Given problem 1: List the features that the drilling excerpt below says were recorded when the historical holes were geologically logged.

Drill sample recovery

  • Method of recording and assessing core and chip sample recoveries and results assessed.
  • Measures taken to maximise sample recovery and ensure representative nature of the samples.
  • Whether a relationship exists between sample recovery and grade and whether sample bias may have occurred due to preferential loss/gain of fine/coarse material.

  • Drill Core recovery was logged in diamond drilling tails only in historical drilling.
  • Core recovery ranged between 42-100%.

Logging

  • Whether core and chip samples have been geologically and geotechnically logged to a level of detail to support appropriate Mineral Resource estimation, mining studies and metallurgical studies.
  • Whether logging is qualitative or quantitative in nature. Core (or costean, channel, etc.) photography.
  • The total length and percentage of the relevant intersections logged.

Drilling program:

  • All historical Aircore, RAB and diamond holes are geologically logged for their entire length including lithology, sample color, alteration and mineralisation.

Sub-sampling techniques and sample preparation

  • If core, whether cut or sawn and whether quarter, half or all core taken.
  • If non-core, whether riffled, tube sampled, rotary split, etc. and whether sampled wet or dry.
  • For all sample types, the nature, quality and appropriateness of the sample preparation technique.
  • Quality control procedures adopted for all sub-sampling stages to maximise representivity of samples.
  • Measures taken to ensure that the sampling is representative of the in situ material collected, including for instance results for field duplicate/second-half sampling.

Given problem 2: Put the lines of the entries, from the line containing "scientific name: Orbivestus homilanthus" through the end of the entries, inclusive, into a JSON list of strings, one string per line, with blank lines omitted. Leave out the picture lines.

Data items:
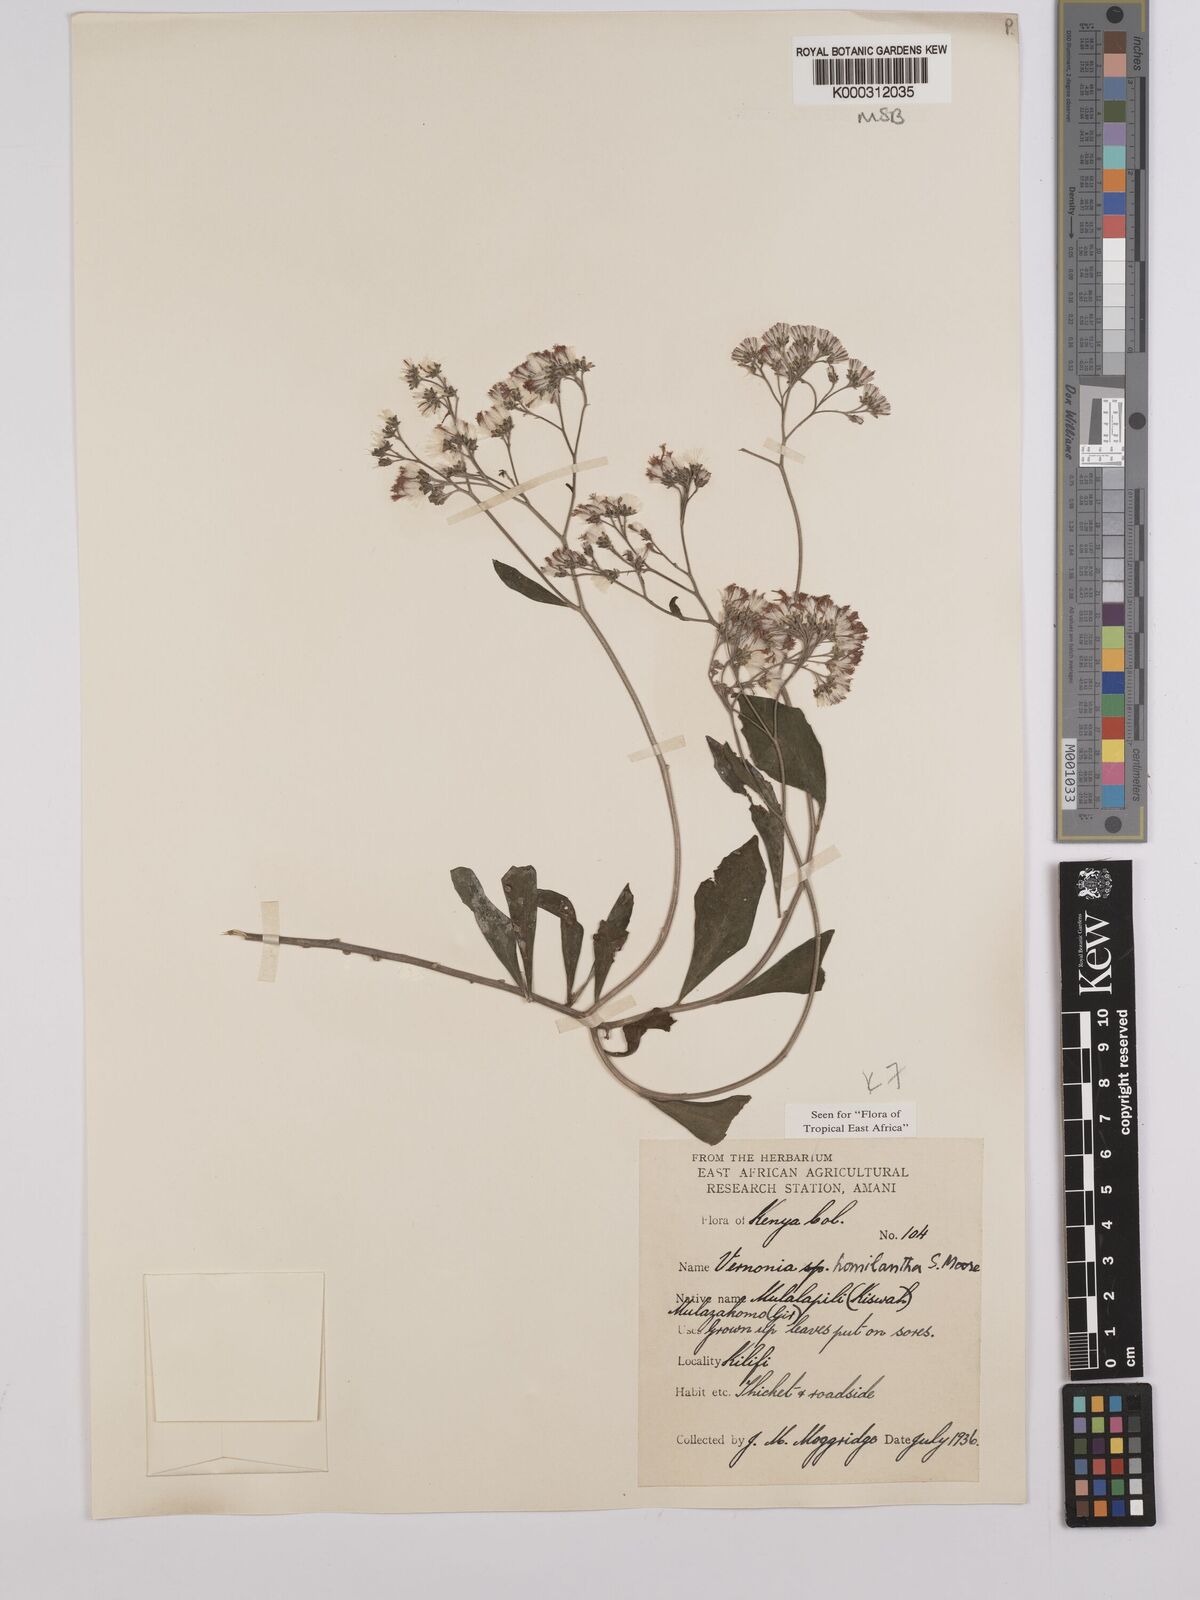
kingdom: Plantae
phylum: Tracheophyta
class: Magnoliopsida
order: Asterales
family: Asteraceae
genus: Orbivestus
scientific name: Orbivestus homilanthus
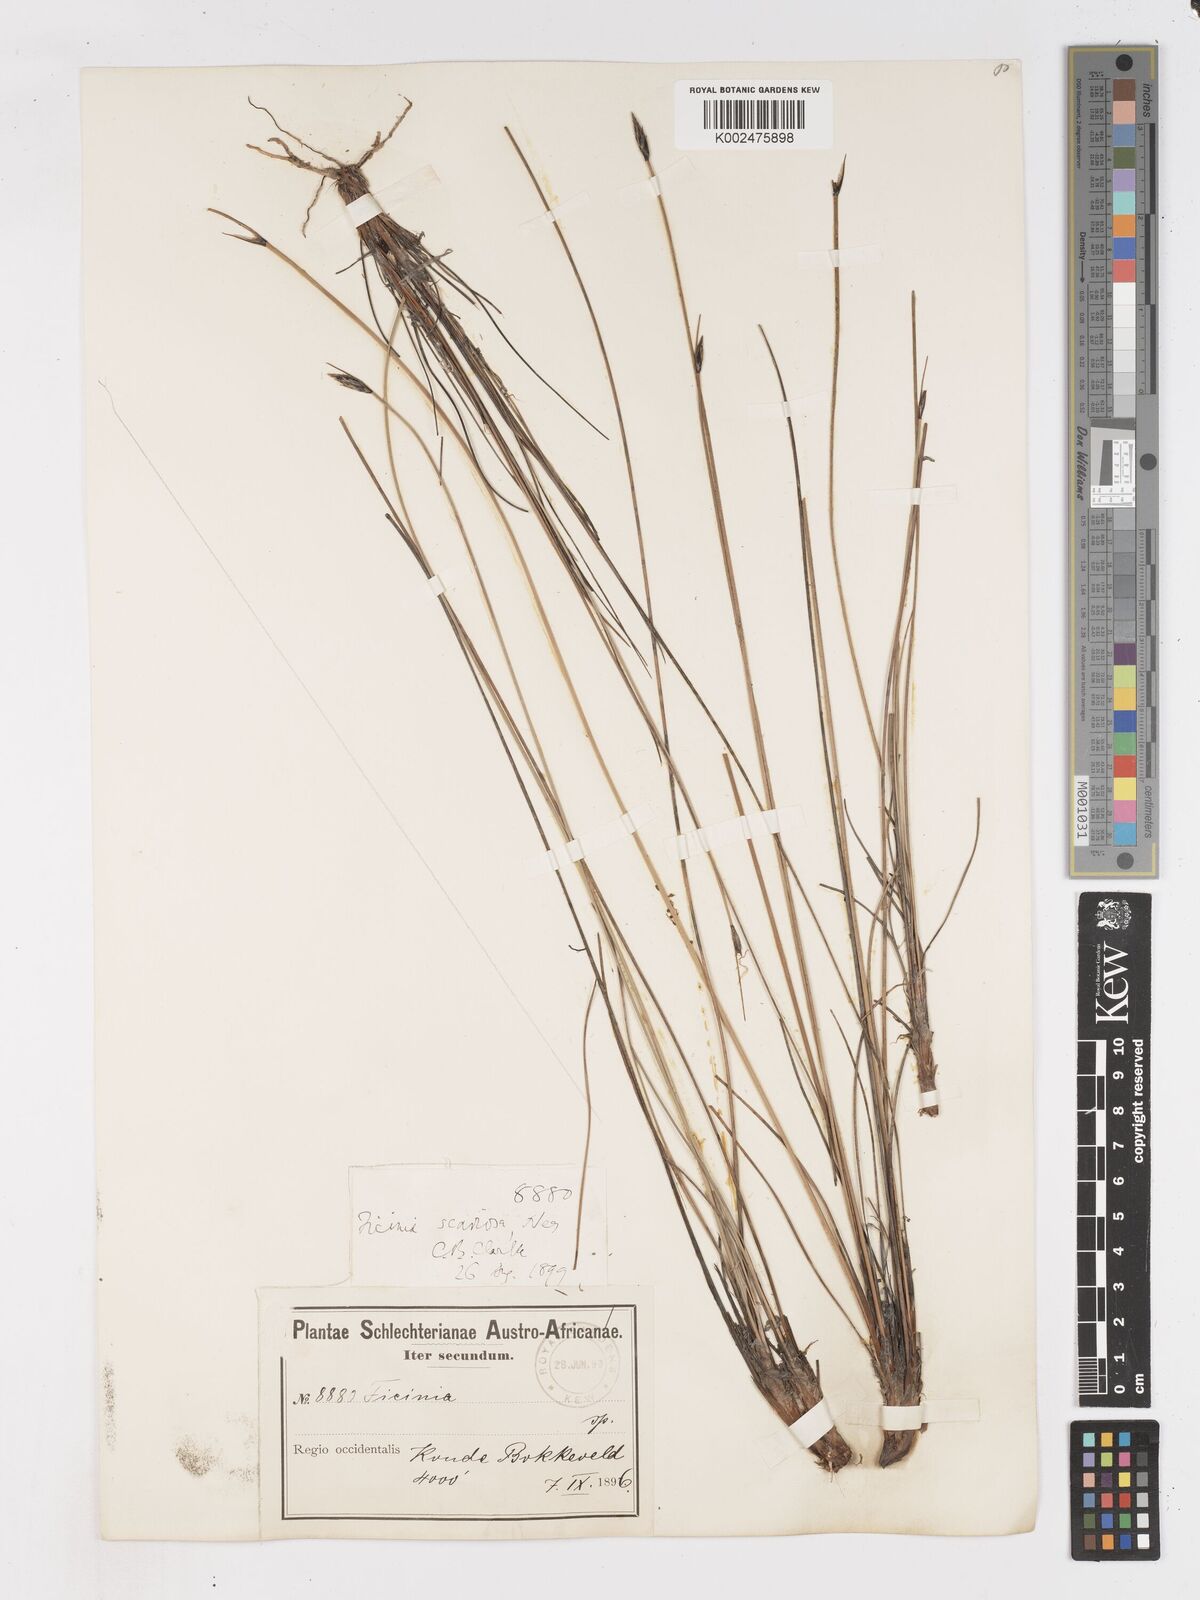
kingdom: Plantae
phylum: Tracheophyta
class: Liliopsida
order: Poales
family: Cyperaceae
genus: Ficinia
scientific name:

Full output 1: lithology, sample color, alteration, mineralisation

Full output 2:
[
  "scientific name: Orbivestus homilanthus",
  "kingdom: Plantae",
  "phylum: Tracheophyta",
  "class: Liliopsida",
  "order: Poales",
  "family: Cyperaceae",
  "genus: Ficinia",
  "scientific name:"
]